In the final paper in this series, Ellington applied these ideas to derive quantities, such as power, efficiency and elastic storage, to bridge the gap between physics and physiology (Ellington, 1984f). He presented an accounting scheme for mechanical power as the sum of aerodynamic and inertial power. This scheme was strongly grounded in measurements and experiments, with aerodynamic power being divided into induced, profile and parasite power. Much of aerodynamic theory comes to bear in deriving these quantities from reconstructions of wing movements and morphological measurements. This made paper VI a particularly useful reference for researchers studying the role of flight muscles and energetics.
Collectively, these papers completely transformed the field of insect flight. They provided a common language that could be understood by biologists as well as aeronautical engineers. Ellington struck a very fine balance between mathematical rigour on the one hand and comparative approach on the other; these papers are as useful to taxonomists wondering about how wing shape changes from one order of insects to another, as they are to aerodynamicists who wish to model the forces on a flapping wing of any shape. This 1984 issue of Philosophical Transactions of the Royal Society of London rapidly became a must-read for all students of the topic. My PhD advisor owned a bound, much-battered and coffee-stained copy filled with many scribbles in the margins. My own copy has suffered a similar fate, and is one of my most prized possessions. It is a staggering fact that this was Ellington's graduate work, for which he received a PhD in 1982.

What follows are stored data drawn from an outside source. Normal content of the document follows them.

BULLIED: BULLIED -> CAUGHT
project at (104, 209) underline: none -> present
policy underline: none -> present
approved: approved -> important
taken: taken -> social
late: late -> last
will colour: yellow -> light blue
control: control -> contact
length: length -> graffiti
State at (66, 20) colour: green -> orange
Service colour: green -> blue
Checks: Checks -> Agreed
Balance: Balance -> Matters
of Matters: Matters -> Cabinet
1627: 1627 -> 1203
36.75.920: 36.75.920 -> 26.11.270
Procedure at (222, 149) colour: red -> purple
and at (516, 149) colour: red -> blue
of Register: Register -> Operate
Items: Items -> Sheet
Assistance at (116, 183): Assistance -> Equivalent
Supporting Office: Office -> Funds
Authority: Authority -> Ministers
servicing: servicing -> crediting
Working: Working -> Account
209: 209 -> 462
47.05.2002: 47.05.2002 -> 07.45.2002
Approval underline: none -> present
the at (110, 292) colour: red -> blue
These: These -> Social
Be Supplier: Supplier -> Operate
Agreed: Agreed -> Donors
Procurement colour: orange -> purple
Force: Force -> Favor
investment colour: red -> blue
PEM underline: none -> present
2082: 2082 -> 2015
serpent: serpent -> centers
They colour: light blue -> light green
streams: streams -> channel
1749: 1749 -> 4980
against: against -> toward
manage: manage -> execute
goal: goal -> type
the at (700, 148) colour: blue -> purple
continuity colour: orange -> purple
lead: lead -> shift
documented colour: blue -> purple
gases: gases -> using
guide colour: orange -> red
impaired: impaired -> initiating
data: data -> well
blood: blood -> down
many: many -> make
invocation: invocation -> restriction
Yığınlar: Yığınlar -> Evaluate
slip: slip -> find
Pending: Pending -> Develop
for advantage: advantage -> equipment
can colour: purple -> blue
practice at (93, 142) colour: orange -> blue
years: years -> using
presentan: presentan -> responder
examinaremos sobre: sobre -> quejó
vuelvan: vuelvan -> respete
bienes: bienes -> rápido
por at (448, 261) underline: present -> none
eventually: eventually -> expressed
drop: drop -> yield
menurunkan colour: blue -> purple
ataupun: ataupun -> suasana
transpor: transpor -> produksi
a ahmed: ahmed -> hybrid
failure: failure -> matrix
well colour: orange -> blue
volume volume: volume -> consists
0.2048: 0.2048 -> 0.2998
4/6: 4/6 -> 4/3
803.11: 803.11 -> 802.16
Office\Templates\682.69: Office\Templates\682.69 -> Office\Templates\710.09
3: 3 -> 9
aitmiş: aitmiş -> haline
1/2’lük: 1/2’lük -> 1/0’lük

In the decades following the publication of the Ellington papers, the insect flight problem became a paradox no more (Sane, 2003). In the mid-1990s, detailed studies on smoke flows around insect wings by Ellington and his colleagues led to the discovery of the leading edge vortices, and a large piece of the insect flight puzzle fell into place (Ellington et al., 1996). Through the efforts of many international research teams, this question now stands experimentally resolved and the forces on insect wings can be analytically calculated using the quasi-steady model (Sane and Dickinson, 2002) or computationally solved using full Navier–Stokes solvers (Liu and Kawachi, 1998; Liu et al., 1998; Sun and Tang, 2002). The flows around flapping wings can be simulated by computational methods or visualized using state-of-the-art particle image velocimetry techniques in both models (Lehmann et al., 2005) and real insects (Bomphrey, 2006). Much of the focus now is on using these principles to develop small flapping robots that are inspired by insects, or to understand other aspects of flight as it relates to ecology or neurobiology. The Ellington 1984 papers are undoubtedly the centrepiece of all these achievements and continue to guide our thinking on these topics.